**** PAGE EXCERPT ****
If it's still limited in extent manual removal, increasing flow, and blackouts may help. 

If it's very extensive/established, I would recommend dosing Erythromycin (antibiotic) according to the packaging's instructions. By this stage it is very invasive and will quickly come back even after you've removed what you thought to be all of it.


----------



## Anorea (Jun 2, 2016)

PlantedRich said:


> I consider this to be the shallow, goofy thinking of people who have not thought it though. Obviously we all have a responsibility. And anybody who raises the food you eat knows this far more than those who think every animal is too valuable to kill. To avoid using an animal that may someday be a problem would cut the number of available fish to almost zero.


It's not shallow to want to take a life seriously; I'd say it's the opposite. We don't eat our cichlids, tetras, and goldfish, so it's not fair to compare them to cattle. The aquarium hobby is a hobby, not a job designed to feed people, so it's not a good comparison. There are a lot of fish available to the hobbyist that, as long as we research, shouldn't end up being problems.  I feel like our conversation is taking over the OP's thread, so let's just agree to disagree, and let the OP continue their original topic.
****
**WRITTEN REQUEST A:**
Reproduce the passage of the forum thread starting at "If it's very" and ending at "(Jun 2, 2016)".
**** EXCERPTED RECORDS ****
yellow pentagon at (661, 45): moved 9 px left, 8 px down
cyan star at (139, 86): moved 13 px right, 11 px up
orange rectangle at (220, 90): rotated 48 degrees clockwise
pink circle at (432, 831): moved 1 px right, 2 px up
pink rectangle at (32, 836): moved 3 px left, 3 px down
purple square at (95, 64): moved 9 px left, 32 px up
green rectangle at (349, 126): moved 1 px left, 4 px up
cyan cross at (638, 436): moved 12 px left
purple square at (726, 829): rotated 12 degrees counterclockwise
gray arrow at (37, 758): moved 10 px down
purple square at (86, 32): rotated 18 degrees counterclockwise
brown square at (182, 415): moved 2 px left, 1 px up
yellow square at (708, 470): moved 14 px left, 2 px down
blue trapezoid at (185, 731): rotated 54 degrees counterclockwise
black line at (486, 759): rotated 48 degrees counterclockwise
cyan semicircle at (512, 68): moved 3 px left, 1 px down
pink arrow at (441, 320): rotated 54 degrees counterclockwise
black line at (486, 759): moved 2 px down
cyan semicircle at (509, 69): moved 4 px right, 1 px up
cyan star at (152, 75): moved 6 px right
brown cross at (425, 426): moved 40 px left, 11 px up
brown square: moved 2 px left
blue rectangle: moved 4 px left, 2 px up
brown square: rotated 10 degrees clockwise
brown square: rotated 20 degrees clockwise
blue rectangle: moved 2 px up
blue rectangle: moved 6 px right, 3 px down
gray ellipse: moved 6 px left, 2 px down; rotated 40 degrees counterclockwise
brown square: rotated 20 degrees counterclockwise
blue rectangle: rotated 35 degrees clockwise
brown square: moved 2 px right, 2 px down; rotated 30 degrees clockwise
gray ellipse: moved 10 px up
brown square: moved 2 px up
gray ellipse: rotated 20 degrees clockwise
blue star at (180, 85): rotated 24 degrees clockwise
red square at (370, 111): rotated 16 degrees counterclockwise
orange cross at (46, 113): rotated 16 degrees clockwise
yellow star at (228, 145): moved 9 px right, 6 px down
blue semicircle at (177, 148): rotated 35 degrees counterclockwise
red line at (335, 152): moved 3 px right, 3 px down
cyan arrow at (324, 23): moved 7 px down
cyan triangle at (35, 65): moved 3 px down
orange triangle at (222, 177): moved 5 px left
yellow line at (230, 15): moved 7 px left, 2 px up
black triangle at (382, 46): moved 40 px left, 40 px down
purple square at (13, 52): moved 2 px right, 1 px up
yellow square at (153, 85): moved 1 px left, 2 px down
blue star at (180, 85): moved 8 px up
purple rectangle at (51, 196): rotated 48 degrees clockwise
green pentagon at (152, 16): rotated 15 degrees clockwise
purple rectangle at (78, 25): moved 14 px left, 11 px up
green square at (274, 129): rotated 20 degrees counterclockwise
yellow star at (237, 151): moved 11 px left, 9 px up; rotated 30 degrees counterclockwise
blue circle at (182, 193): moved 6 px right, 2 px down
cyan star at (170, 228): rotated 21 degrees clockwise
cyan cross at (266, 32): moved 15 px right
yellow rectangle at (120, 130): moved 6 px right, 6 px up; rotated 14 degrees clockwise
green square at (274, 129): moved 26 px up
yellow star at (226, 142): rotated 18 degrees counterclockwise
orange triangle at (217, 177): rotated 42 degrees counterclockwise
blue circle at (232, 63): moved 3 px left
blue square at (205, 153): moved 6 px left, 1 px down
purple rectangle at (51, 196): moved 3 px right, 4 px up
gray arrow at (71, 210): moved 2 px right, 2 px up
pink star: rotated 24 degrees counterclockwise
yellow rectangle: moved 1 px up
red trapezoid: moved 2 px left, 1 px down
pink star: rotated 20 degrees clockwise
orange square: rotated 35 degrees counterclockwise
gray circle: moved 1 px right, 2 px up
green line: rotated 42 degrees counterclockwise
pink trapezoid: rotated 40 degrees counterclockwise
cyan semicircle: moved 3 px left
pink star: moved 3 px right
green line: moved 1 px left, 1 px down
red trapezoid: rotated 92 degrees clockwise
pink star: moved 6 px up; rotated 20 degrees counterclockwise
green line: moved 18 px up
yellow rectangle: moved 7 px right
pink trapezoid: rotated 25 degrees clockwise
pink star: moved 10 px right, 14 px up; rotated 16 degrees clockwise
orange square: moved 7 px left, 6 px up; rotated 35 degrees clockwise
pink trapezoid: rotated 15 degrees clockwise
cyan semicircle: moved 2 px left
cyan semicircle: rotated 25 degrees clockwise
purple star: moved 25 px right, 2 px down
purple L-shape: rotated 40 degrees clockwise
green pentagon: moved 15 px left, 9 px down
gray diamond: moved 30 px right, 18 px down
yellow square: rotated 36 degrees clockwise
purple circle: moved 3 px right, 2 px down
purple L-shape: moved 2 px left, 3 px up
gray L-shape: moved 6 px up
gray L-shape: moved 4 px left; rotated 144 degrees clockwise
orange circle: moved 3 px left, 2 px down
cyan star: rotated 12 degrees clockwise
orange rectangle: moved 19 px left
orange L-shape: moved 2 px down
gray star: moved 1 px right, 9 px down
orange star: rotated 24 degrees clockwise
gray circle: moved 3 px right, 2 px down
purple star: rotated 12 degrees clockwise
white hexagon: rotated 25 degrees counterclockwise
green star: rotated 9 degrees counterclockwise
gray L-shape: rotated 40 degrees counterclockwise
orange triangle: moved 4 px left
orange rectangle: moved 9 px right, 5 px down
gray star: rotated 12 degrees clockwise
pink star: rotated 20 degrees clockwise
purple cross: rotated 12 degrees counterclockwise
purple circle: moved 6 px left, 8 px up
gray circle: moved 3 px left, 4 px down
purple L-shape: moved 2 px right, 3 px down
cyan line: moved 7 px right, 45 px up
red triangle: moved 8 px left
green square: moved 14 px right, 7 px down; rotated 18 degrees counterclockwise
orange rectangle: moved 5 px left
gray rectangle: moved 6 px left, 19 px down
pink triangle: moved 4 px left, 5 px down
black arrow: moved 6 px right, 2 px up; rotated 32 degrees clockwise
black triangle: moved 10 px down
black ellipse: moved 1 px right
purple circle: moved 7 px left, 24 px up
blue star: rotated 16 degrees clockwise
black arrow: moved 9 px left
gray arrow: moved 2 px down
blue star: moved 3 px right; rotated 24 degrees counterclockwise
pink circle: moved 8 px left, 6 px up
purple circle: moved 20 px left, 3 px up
****
**WRITTEN REQUEST B:**
Recast the entries as a numbered list, starting at the first entry and ending at the line containing "brown square: moved 2 px left", leaving out any blank lines.

**RESPONSE A:**
If it's very extensive/established, I would recommend dosing Erythromycin (antibiotic) according to the packaging's instructions. By this stage it is very invasive and will quickly come back even after you've removed what you thought to be all of it.


----------



## Anorea (Jun 2, 2016)

**RESPONSE B:**
1. yellow pentagon at (661, 45): moved 9 px left, 8 px down
2. cyan star at (139, 86): moved 13 px right, 11 px up
3. orange rectangle at (220, 90): rotated 48 degrees clockwise
4. pink circle at (432, 831): moved 1 px right, 2 px up
5. pink rectangle at (32, 836): moved 3 px left, 3 px down
6. purple square at (95, 64): moved 9 px left, 32 px up
7. green rectangle at (349, 126): moved 1 px left, 4 px up
8. cyan cross at (638, 436): moved 12 px left
9. purple square at (726, 829): rotated 12 degrees counterclockwise
10. gray arrow at (37, 758): moved 10 px down
11. purple square at (86, 32): rotated 18 degrees counterclockwise
12. brown square at (182, 415): moved 2 px left, 1 px up
13. yellow square at (708, 470): moved 14 px left, 2 px down
14. blue trapezoid at (185, 731): rotated 54 degrees counterclockwise
15. black line at (486, 759): rotated 48 degrees counterclockwise
16. cyan semicircle at (512, 68): moved 3 px left, 1 px down
17. pink arrow at (441, 320): rotated 54 degrees counterclockwise
18. black line at (486, 759): moved 2 px down
19. cyan semicircle at (509, 69): moved 4 px right, 1 px up
20. cyan star at (152, 75): moved 6 px right
21. brown cross at (425, 426): moved 40 px left, 11 px up
22. brown square: moved 2 px left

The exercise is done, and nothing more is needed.